Half of Europe fat but sees no health threat: report
Tue Feb 28, 2006 1:16 PM ET

By Darren Ennis
BRUSSELS (Reuters) - Half of Europeans are obese or overweight, but citizens do not see obesity as a major health threat, a food industry report said on Tuesday.

According to the report, commissioned by Kraft, the world's second-largest food and beverage company, Europeans view obesity as a problem that affects others, but not themselves.

Of 15 health concerns listed in the report, obesity and being overweight ranked fifth and ninth respectively. Cancer and heart disease topped the poll.

The report, 'Understanding the Health Gap', was carried out in partnership with the market research company GfK NOP.

Despite growing child obesity rates, the problem is not a top concern for European mothers. From a list of 14 health concerns regarding their children, 'being overweight' and 'obesity' ranked equally in sixth place.

On Tuesday, a report by Britain's National Audit Office and others said the government could miss a target to halt the rise of obesity in children by 2010.

Britain has the highest levels of self-reported obese or overweight people in Europe and obesity costs the British taxpayer 1 billion pounds ($1.75 billion) per year. In 2003, 13.7 percent of youngsters were obese.

These latest reports are sure to be of concern to the European Commission, the European Union's executive arm, which will mark the first anniversary of its European platform on diet, nutrition and physical activity next month.

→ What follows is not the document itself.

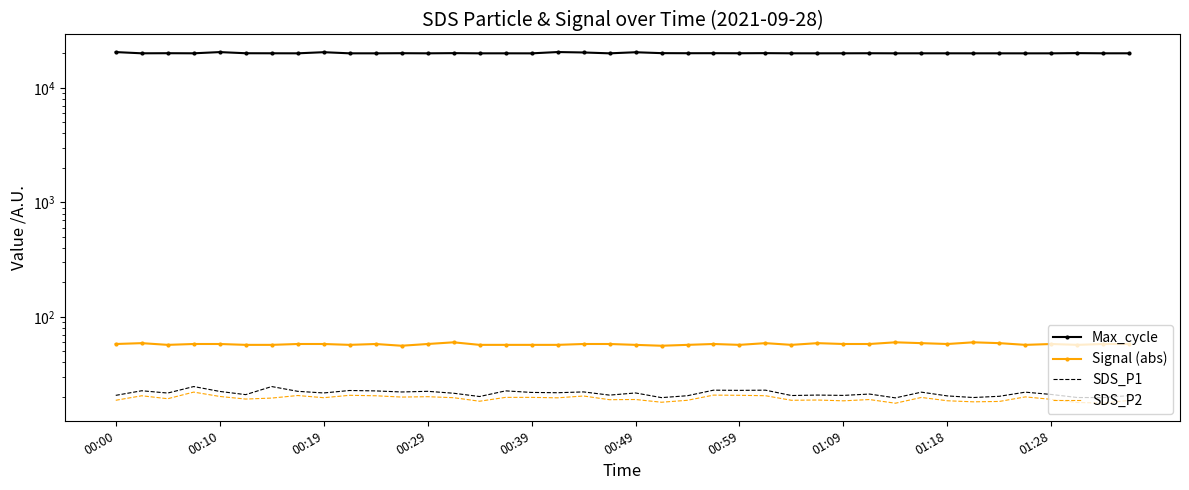

The SDS_P2 series shows 11.4 at 00:39. True or false?

False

In a bid to cut obesity in the 25-member bloc, the Commission has consulted politicians, industry groups and NGOs.

The European report showed that 73 percent of those surveyed had stated they did not get enough exercise, while less than 50 percent felt their health was 'excellent' or 'very good'.

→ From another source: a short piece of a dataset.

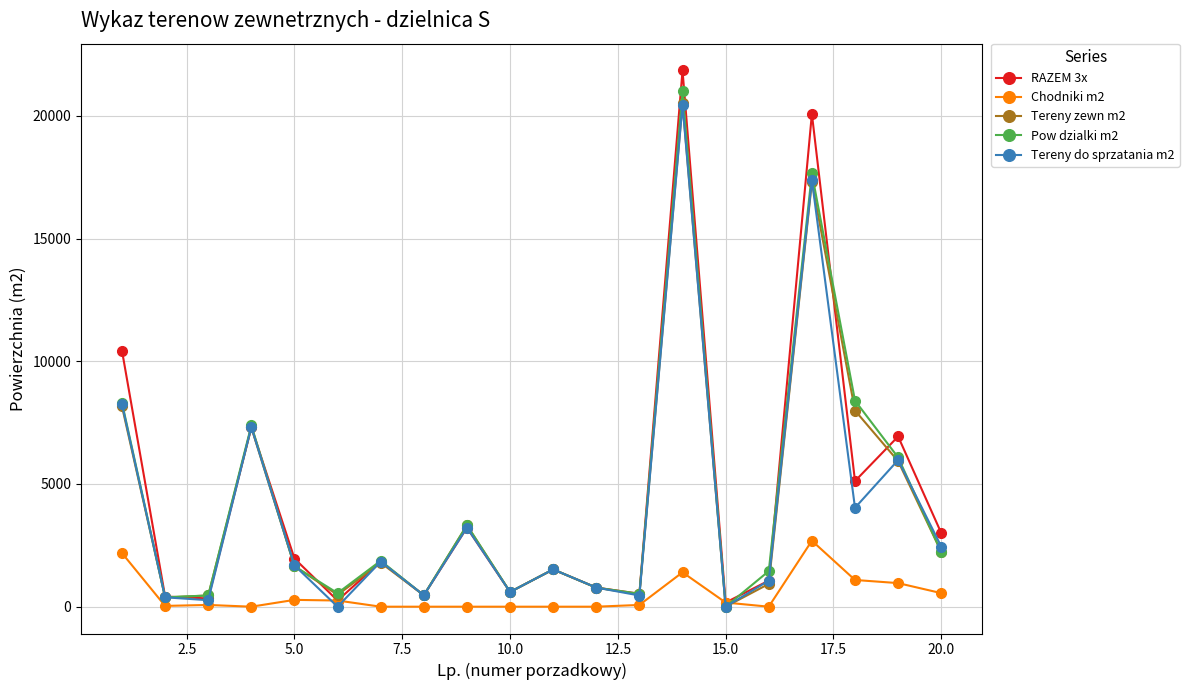

What is the difference between the second highest and second lowest values in the RAZEM 3x series?

19827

Around three quarters of those polled supported labeling products to indicate which ones were better for people and limiting food and beverage marketing aimed at children.

"Industry has already made progress such as improving labeling and restrictions in the area of children's products," said Lance Friedmann, Kraft's Senior Vice President, Global Health & Wellness.

"The research implications go beyond what the food industry can alone accomplish," he added, referring to measures that could be taken by other areas of society.

Other things that could help the problem could be for schools to offer nutritious choices in vending machines, a move backed by 77 percent of those questioned.